*LESETEXT:*

/---

Land soll ablehnen:GRÜNE: Sole-Erkundungsanträge von E.ON sind Vorwand für CO2-Lagerstätten
Der Fraktionsvorsitzende der Landtagsgrünen Stefan Wenzel hat die Landesregierung aufgefordert, die vom Stromkonzern E.ON gestellten so genannten Aufsuchungsanträge für Sole-Vorkommen nicht zu genehmigen.
Der Fraktionsvorsitzende der Landtagsgrünen Stefan Wenzel hat die Landesregierung aufgefordert, die vom Stromkonzern E.ON gestellten so genannten Aufsuchungsanträge für Sole-Vorkommen nicht zu genehmigen. Der Grünen-Chef kritisiert, dass das Energieunternehmen unter dem Vorwand der Rohstofferkundung nach Endlagern für CO2 sucht. "Die Konzerne sprechen von Sole, meinen aber die Abfallbeseitigung", sagte Wenzel.

\---

*BEREITGESTELLTE ANGABEN:*

/---

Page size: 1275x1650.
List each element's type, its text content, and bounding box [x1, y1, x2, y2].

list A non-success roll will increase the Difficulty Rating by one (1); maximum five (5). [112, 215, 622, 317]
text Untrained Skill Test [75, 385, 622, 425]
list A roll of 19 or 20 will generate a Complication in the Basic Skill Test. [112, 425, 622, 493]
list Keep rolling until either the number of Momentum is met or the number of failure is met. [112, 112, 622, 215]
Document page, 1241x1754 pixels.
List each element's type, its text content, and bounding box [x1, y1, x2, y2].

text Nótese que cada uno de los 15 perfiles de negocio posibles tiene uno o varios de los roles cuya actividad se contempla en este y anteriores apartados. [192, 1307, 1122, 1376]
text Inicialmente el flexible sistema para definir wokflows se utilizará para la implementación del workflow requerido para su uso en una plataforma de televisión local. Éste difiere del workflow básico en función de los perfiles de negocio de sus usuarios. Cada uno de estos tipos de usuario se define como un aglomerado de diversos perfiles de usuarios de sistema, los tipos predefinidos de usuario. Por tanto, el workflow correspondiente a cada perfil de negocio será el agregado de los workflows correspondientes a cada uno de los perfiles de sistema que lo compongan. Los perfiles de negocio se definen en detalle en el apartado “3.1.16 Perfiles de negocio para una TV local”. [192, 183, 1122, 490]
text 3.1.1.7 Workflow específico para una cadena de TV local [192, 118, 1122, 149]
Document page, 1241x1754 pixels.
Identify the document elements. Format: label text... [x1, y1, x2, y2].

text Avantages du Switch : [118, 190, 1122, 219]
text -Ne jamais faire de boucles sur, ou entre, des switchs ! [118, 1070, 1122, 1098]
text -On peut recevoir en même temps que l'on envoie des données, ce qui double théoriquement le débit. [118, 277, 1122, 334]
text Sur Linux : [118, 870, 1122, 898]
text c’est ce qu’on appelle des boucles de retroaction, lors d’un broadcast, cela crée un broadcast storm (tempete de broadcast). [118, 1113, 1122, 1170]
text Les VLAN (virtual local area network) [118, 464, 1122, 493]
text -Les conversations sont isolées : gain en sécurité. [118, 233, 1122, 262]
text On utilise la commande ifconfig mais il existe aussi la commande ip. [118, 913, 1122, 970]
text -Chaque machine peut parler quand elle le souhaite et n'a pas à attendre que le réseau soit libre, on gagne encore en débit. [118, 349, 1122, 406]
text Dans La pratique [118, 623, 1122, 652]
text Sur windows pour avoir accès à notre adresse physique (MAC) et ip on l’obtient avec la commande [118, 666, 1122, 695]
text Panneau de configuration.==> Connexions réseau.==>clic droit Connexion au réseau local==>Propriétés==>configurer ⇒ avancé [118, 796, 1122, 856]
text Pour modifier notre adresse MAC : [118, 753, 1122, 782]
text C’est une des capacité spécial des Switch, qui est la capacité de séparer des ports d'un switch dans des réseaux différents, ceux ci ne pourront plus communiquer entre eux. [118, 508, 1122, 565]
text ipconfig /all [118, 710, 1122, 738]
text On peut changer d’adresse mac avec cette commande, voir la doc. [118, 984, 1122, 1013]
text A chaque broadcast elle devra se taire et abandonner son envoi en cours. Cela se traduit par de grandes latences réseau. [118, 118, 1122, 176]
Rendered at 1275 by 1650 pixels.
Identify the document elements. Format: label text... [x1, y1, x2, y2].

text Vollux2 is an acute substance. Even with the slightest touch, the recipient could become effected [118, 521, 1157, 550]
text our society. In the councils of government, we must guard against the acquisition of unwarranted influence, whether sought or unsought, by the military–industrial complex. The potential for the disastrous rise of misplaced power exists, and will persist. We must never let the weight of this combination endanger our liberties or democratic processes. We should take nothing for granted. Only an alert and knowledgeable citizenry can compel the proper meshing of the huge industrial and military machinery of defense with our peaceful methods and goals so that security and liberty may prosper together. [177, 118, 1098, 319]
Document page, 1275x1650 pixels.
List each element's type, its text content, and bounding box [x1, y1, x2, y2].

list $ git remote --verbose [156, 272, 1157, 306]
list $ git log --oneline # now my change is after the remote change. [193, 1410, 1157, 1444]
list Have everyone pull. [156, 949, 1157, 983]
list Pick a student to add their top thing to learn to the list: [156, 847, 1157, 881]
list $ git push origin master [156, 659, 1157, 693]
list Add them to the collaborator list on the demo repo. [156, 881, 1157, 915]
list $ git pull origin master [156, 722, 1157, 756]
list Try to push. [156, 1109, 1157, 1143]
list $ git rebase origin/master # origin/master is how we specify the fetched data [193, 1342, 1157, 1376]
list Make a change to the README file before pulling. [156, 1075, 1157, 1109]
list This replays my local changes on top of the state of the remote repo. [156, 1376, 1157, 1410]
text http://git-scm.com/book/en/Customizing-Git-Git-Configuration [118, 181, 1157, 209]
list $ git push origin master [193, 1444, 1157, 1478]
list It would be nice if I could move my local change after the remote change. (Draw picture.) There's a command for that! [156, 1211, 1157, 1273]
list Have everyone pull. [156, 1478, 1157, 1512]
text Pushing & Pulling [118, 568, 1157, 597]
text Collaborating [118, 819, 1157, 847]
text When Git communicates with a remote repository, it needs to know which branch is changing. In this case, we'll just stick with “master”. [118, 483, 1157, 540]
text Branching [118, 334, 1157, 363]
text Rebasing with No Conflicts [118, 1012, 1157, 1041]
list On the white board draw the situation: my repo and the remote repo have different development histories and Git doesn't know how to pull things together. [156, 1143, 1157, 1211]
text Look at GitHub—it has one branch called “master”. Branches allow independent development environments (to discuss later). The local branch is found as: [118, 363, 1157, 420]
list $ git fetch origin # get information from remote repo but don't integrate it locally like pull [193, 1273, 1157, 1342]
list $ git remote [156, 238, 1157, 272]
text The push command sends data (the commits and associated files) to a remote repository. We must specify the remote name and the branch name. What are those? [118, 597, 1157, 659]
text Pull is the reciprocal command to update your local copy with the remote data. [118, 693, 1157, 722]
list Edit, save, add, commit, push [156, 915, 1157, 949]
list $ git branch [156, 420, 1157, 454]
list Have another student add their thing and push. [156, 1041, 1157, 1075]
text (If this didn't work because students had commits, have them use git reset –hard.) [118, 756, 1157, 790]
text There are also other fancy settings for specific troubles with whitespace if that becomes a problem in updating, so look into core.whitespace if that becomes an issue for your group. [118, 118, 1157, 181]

\---

*ARBEITSAUFTRAG 1:*
Beantworte anhand des Lesetexts über die Sole-Erkundungsanträge von E.ON die folgenden Fragen.
(a) Wen fordert Stefan Wenzel auf, die Aufsuchungsanträge nicht zu genehmigen?
(b) Wonach sucht das Energieunternehmen laut dem Grünen-Chef unter dem Vorwand der Rohstofferkundung?
(c) Was meinen die Konzerne nach Wenzels Aussage, wenn sie von Sole sprechen?
*ARBEITSAUFTRAG 2:*
Führe den Lesetext über die Sole-Erkundungsanträge von E.ON im Anschluss an seinen letzten Satz fort.

*ANTWORTFELD 1:*
(a) Er fordert die Landesregierung auf.
(b) Es sucht nach Endlagern für CO2.
(c) Sie meinen die Abfallbeseitigung.

*ANTWORTFELD 2:*
Der Grünen-Politiker erinnerte daran, dass im dafür zuständigen Bundesberggesetz die Aufsuchung und Gewinnung von Bodenschätzen geregelt ist. Eine Nutzung zur dauerhaften und endgültigen Abfallbeseitigung sei dort nicht vorgesehen, sagte der Grünen-Politiker. "Bevor hier Fakten geschaffen werden, müssen die Folgen klar sein, die wahren Interessen offen gelegt und die Grundeigentümer informiert werden!"
Hintergrund der Grünen-Kritik sind Informationen wonach für siebzehn niedersächsische Landkreise Anträge beim Landesbergamt gestellt wurden. Entsprechende Anträge hat RWE für Schleswig-Holstein gestellt. Sollten die Erlaubnisse erteilt werden, würden sie den Unternehmen ausschließliche Rechte verleihen. "E.ON und RWE wollen sich damit die Flächen exklusiv sichern, um sich die Option für CO2-Lager offenzuhalten ", sagte Wenzel.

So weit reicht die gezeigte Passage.